**Exercise prompt:** Among the lines of data below, reproduce only those from the one with "0: (1003, 412, 12.31)" through the one with "26: (235, 283, 33.33)", exactly as they stand, both ends included.

•••••

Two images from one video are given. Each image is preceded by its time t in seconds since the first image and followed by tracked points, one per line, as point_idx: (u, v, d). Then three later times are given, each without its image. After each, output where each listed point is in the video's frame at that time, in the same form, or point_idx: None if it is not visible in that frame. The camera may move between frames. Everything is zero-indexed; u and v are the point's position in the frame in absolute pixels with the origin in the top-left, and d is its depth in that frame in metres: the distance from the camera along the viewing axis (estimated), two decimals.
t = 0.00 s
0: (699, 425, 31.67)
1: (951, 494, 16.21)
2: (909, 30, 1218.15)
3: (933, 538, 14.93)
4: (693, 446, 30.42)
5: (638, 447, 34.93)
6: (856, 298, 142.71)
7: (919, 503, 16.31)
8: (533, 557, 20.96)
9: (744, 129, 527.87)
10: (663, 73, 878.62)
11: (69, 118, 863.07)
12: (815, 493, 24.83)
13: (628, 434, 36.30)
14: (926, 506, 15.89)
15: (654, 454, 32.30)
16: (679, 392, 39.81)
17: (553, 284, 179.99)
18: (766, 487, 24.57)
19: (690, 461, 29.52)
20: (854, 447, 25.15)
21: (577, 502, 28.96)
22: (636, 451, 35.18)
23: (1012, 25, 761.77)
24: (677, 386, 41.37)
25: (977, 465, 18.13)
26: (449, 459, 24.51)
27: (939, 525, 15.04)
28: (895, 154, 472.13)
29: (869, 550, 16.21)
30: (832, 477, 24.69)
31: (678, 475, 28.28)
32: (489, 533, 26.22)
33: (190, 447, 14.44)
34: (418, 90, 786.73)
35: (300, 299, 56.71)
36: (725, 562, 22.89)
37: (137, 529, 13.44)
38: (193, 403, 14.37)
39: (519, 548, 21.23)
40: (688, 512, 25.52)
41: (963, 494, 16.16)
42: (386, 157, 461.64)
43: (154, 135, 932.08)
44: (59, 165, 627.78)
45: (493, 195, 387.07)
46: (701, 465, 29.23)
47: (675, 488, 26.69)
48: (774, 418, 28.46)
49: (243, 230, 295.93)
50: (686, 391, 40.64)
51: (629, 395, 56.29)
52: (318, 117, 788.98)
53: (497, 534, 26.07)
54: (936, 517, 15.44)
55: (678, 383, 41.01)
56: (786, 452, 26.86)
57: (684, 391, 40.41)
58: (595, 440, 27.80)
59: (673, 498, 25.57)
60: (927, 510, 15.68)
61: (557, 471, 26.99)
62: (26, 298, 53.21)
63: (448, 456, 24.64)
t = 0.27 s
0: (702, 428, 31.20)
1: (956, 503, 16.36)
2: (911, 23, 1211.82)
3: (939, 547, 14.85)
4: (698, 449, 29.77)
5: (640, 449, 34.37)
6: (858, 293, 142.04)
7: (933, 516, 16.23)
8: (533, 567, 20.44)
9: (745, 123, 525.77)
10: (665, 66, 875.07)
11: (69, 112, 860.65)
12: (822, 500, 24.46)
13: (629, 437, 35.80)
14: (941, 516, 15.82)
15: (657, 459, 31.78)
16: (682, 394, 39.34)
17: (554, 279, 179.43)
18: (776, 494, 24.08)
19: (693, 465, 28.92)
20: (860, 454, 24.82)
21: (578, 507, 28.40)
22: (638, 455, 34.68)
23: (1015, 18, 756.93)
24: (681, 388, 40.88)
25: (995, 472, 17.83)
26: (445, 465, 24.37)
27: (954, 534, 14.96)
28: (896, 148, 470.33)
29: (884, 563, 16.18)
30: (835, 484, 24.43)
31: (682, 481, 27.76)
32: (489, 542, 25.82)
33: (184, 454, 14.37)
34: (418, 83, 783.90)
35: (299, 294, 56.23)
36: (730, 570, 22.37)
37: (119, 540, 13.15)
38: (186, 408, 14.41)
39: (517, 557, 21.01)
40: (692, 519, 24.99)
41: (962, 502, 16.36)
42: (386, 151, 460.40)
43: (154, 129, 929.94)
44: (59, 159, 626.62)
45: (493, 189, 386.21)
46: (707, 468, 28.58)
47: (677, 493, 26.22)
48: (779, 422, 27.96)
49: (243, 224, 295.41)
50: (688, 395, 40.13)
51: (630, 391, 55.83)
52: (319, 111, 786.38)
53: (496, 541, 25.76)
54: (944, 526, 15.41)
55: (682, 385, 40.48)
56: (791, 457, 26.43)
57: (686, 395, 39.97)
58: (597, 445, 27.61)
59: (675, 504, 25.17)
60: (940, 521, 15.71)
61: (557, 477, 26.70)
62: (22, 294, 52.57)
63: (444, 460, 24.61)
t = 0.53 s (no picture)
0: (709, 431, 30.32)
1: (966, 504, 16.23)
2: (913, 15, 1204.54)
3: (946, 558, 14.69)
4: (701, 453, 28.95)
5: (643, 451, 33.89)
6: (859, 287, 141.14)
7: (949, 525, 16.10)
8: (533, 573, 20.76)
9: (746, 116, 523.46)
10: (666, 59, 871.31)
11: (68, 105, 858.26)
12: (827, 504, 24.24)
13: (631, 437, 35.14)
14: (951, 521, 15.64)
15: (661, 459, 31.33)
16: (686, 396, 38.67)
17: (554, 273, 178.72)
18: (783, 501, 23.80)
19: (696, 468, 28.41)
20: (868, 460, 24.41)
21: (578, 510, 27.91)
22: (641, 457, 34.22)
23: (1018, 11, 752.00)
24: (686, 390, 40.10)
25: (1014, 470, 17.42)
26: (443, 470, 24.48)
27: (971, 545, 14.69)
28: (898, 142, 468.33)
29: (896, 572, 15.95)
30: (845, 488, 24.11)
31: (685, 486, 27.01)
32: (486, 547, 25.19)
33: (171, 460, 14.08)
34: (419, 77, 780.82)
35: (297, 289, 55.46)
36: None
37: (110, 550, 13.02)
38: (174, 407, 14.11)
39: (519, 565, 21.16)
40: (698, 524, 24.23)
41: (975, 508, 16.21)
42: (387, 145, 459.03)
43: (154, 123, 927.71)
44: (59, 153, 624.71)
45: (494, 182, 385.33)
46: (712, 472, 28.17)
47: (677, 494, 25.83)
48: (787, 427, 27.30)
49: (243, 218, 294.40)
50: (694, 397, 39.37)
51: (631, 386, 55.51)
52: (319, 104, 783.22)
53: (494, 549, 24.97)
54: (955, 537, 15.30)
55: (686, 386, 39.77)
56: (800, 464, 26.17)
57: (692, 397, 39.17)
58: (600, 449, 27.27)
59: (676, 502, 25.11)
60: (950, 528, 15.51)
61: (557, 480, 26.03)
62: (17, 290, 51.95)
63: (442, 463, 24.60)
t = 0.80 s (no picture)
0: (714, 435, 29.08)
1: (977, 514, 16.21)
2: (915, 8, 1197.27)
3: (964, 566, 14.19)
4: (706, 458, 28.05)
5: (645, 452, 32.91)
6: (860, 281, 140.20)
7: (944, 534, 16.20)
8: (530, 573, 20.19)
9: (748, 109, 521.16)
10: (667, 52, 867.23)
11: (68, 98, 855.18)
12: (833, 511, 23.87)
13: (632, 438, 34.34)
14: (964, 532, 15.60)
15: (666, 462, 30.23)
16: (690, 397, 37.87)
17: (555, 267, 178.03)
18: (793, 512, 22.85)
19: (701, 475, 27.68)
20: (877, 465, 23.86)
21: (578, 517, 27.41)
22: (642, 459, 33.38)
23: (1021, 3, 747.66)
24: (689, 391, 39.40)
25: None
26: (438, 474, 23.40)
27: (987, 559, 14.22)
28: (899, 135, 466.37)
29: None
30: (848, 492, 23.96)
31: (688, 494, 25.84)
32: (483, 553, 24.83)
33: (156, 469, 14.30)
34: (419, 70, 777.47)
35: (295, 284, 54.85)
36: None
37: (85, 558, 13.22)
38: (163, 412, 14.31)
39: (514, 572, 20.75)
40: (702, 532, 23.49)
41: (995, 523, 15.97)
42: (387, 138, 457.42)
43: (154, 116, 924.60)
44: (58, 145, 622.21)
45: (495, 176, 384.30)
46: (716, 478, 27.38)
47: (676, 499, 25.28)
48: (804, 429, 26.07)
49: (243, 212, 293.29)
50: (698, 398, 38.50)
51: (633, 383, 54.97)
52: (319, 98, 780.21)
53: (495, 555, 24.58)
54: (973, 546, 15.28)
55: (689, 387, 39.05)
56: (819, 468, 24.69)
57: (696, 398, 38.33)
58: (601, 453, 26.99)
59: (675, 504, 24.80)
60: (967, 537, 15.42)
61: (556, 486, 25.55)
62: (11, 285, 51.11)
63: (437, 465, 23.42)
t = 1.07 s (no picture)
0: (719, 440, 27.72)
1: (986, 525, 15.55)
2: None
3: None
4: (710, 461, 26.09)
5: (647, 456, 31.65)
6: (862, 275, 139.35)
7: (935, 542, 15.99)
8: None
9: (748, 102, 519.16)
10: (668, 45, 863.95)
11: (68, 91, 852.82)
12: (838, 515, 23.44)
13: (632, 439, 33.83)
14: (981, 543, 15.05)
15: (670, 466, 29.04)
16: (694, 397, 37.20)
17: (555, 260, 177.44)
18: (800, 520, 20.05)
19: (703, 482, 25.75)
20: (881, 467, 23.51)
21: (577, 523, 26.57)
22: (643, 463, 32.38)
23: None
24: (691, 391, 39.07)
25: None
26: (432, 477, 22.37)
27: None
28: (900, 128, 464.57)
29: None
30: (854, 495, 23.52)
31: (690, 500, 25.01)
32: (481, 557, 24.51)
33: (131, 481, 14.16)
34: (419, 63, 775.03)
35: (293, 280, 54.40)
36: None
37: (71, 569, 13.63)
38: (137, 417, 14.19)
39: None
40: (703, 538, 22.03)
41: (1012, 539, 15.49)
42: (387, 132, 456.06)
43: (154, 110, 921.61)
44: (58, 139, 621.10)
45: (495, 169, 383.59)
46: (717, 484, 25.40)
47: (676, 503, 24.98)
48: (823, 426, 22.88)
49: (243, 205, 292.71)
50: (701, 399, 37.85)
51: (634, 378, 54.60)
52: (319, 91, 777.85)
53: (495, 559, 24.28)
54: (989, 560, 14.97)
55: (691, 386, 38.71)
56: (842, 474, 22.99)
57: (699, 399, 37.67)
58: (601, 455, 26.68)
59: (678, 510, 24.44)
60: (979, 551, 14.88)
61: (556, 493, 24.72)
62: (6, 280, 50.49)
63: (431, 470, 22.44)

•••••

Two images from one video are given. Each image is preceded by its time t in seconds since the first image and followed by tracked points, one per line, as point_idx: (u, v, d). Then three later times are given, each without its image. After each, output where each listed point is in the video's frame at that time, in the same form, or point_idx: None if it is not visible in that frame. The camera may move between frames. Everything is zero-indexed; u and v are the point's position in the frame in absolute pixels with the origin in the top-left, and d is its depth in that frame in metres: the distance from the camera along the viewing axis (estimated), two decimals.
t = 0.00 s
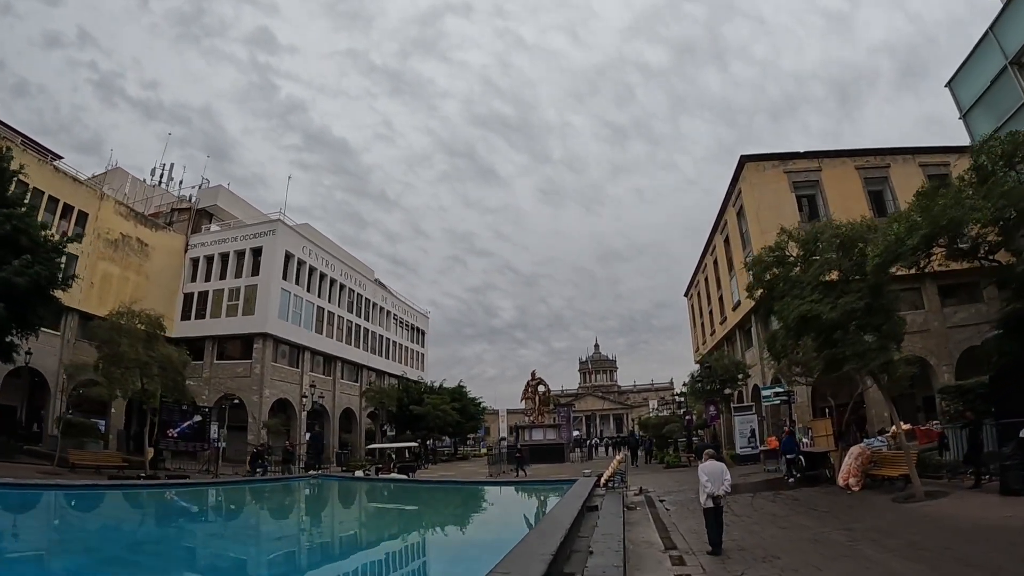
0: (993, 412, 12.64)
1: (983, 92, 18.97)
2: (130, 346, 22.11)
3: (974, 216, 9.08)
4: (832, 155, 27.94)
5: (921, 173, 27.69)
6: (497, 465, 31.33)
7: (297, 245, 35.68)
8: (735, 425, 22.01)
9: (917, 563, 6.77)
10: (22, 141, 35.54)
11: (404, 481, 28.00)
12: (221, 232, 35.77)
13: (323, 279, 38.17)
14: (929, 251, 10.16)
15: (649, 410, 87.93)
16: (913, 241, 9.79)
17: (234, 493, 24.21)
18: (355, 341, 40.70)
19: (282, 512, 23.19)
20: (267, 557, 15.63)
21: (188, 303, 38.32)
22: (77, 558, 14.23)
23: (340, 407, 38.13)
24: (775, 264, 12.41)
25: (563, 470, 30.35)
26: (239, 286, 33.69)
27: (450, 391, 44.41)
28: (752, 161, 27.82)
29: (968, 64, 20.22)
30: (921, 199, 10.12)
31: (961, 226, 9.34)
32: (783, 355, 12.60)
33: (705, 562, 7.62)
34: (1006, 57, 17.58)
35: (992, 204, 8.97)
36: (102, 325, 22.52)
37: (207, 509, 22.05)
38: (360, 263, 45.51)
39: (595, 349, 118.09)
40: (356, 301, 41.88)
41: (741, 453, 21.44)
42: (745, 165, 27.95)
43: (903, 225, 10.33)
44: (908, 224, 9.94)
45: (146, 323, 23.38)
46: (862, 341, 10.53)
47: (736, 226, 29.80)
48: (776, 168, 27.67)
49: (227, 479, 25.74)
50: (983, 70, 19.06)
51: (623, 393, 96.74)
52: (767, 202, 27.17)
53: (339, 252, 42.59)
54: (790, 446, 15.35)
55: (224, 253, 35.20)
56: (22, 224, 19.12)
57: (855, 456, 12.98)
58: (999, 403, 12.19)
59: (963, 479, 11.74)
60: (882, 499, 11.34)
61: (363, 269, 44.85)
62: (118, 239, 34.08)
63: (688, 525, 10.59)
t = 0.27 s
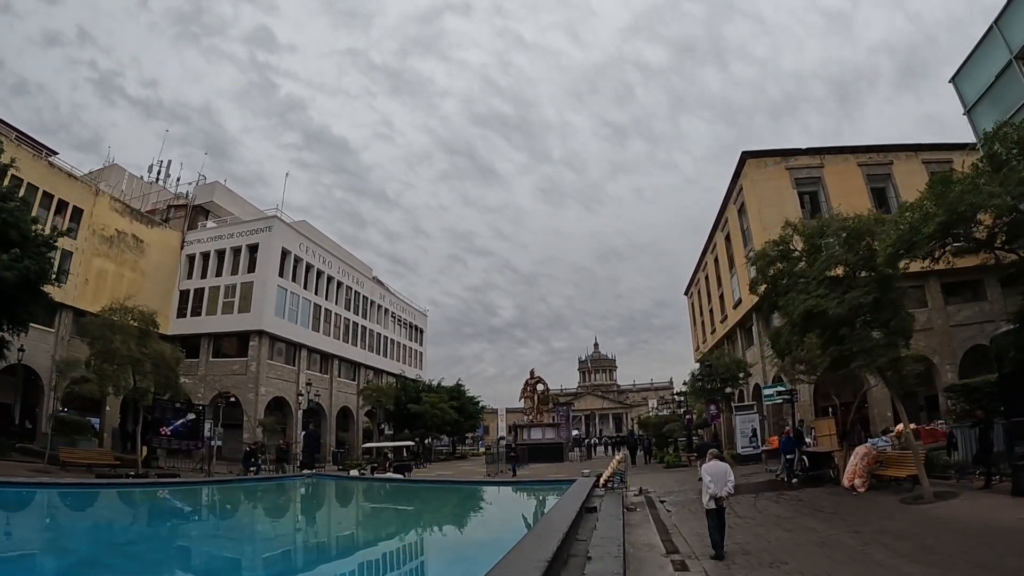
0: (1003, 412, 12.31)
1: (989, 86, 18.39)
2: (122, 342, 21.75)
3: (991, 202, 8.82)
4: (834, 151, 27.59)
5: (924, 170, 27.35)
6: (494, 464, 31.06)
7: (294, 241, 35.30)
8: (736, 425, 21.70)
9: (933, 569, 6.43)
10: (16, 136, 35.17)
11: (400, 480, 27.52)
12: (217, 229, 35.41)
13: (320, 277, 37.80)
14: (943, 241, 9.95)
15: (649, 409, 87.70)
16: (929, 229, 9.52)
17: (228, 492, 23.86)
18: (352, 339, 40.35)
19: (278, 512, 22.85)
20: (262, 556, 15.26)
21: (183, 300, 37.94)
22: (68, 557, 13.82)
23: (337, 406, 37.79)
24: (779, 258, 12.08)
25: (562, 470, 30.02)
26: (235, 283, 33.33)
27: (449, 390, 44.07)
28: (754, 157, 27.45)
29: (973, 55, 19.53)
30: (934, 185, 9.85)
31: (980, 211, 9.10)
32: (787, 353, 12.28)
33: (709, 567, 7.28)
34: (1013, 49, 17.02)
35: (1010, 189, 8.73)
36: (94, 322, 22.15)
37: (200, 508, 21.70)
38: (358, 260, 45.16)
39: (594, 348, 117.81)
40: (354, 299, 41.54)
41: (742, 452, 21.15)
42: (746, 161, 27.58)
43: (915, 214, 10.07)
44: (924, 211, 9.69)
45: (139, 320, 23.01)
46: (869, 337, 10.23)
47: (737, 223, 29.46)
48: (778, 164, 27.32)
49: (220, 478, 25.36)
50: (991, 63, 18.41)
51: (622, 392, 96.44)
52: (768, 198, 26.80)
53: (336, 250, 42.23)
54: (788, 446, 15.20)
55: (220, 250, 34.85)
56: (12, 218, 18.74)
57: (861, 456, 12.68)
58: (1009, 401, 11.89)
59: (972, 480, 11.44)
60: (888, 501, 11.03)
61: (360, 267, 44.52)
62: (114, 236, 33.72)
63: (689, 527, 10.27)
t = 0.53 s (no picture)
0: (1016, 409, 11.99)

•••••

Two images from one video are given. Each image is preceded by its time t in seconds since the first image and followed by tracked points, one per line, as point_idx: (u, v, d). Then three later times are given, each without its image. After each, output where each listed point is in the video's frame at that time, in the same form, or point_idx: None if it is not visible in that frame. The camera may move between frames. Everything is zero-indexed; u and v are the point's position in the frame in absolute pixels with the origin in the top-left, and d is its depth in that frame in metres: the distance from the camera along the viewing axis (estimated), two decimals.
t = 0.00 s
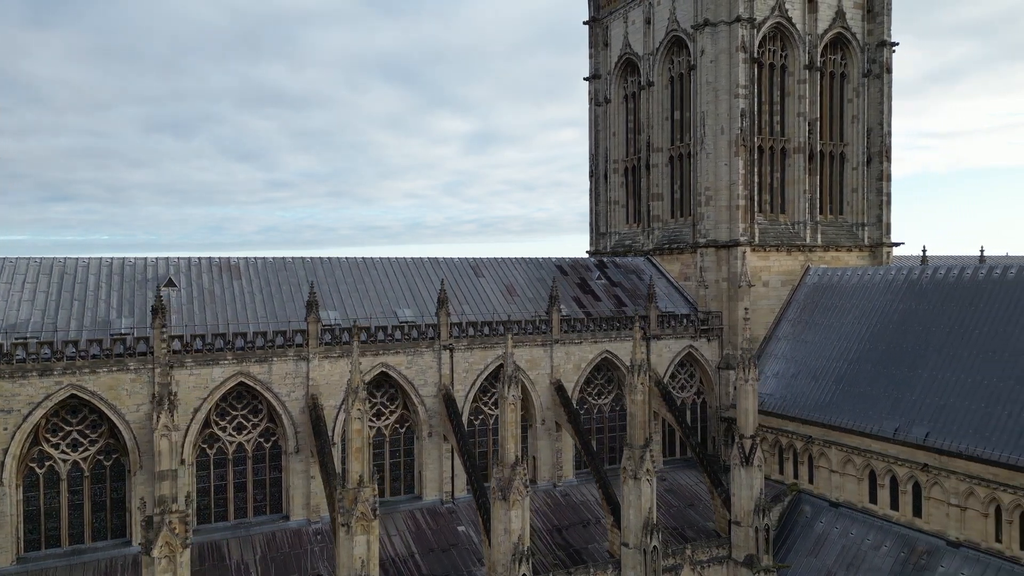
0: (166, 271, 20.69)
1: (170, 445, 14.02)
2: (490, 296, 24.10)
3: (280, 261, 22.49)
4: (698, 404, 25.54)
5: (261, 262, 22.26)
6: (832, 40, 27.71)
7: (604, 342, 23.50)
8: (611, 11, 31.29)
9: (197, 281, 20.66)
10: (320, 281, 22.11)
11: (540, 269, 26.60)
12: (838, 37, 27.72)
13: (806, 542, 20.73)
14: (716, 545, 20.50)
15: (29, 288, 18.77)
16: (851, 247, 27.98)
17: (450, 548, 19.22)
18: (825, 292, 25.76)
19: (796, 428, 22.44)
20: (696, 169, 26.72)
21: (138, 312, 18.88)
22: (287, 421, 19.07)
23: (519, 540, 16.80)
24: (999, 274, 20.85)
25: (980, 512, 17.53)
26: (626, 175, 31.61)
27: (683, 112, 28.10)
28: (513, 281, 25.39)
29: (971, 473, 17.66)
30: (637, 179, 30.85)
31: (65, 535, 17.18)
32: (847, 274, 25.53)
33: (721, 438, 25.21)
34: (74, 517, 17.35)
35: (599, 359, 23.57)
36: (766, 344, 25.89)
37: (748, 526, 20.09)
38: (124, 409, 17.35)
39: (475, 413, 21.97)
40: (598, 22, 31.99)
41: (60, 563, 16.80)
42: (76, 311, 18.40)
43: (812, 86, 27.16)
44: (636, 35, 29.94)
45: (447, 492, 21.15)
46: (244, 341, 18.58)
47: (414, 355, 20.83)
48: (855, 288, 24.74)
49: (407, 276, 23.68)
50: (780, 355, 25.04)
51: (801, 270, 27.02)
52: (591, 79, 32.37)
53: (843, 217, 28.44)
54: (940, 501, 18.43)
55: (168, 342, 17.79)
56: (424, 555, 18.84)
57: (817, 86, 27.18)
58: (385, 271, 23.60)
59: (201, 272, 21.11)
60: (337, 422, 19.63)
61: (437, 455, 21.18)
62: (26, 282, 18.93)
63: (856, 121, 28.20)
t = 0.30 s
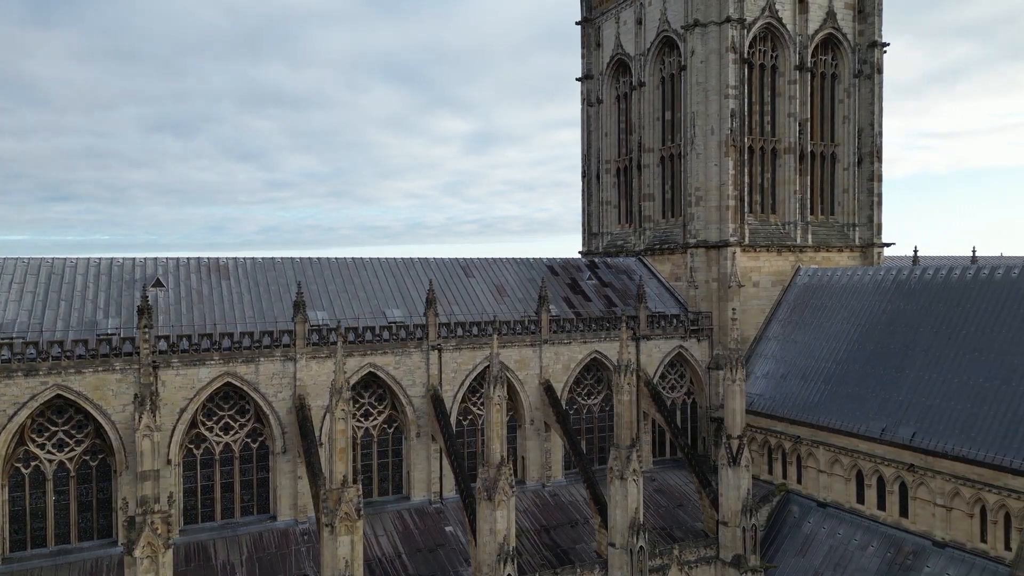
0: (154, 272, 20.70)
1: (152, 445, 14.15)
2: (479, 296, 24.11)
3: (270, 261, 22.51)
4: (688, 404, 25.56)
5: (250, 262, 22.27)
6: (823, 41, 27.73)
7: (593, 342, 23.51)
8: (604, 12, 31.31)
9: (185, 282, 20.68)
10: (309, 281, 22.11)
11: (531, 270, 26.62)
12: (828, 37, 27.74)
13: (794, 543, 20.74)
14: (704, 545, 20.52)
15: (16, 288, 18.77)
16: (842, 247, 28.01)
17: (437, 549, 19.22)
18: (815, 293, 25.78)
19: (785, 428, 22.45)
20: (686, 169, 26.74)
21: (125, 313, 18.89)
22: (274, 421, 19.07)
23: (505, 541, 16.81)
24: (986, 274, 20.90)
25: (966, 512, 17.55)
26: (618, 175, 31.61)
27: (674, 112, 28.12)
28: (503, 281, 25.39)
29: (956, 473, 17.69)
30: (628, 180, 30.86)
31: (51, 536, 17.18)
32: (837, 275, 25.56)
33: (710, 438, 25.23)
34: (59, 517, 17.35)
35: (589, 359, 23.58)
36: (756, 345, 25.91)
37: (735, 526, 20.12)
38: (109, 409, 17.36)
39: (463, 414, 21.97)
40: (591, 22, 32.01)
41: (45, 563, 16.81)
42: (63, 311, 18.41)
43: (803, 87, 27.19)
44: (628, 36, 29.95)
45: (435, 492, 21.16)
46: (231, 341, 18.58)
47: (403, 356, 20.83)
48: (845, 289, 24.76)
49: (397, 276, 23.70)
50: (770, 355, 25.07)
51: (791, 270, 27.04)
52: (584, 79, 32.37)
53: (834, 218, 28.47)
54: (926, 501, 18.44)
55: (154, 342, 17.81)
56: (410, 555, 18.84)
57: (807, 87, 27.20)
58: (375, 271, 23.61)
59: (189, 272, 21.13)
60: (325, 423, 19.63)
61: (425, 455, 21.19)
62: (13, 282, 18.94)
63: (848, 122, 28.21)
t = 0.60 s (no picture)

•••••

**Exercise result:**
0: (1003, 412, 12.31)
1: (989, 86, 18.39)
2: (122, 342, 21.75)
3: (991, 202, 8.82)
4: (834, 151, 27.59)
5: (924, 170, 27.35)
6: (494, 464, 31.06)
7: (294, 241, 35.30)
8: (736, 425, 21.70)
9: (933, 569, 6.43)
10: (16, 136, 35.17)
11: (400, 480, 27.52)
12: (217, 229, 35.41)
13: (320, 277, 37.80)
14: (943, 241, 9.95)
15: (649, 409, 87.70)
16: (929, 229, 9.52)
17: (228, 492, 23.86)
18: (352, 339, 40.35)
19: (278, 512, 22.85)
20: (262, 556, 15.26)
21: (183, 300, 37.94)
22: (68, 557, 13.82)
23: (337, 406, 37.79)
24: (779, 258, 12.08)
25: (562, 470, 30.02)
26: (235, 283, 33.33)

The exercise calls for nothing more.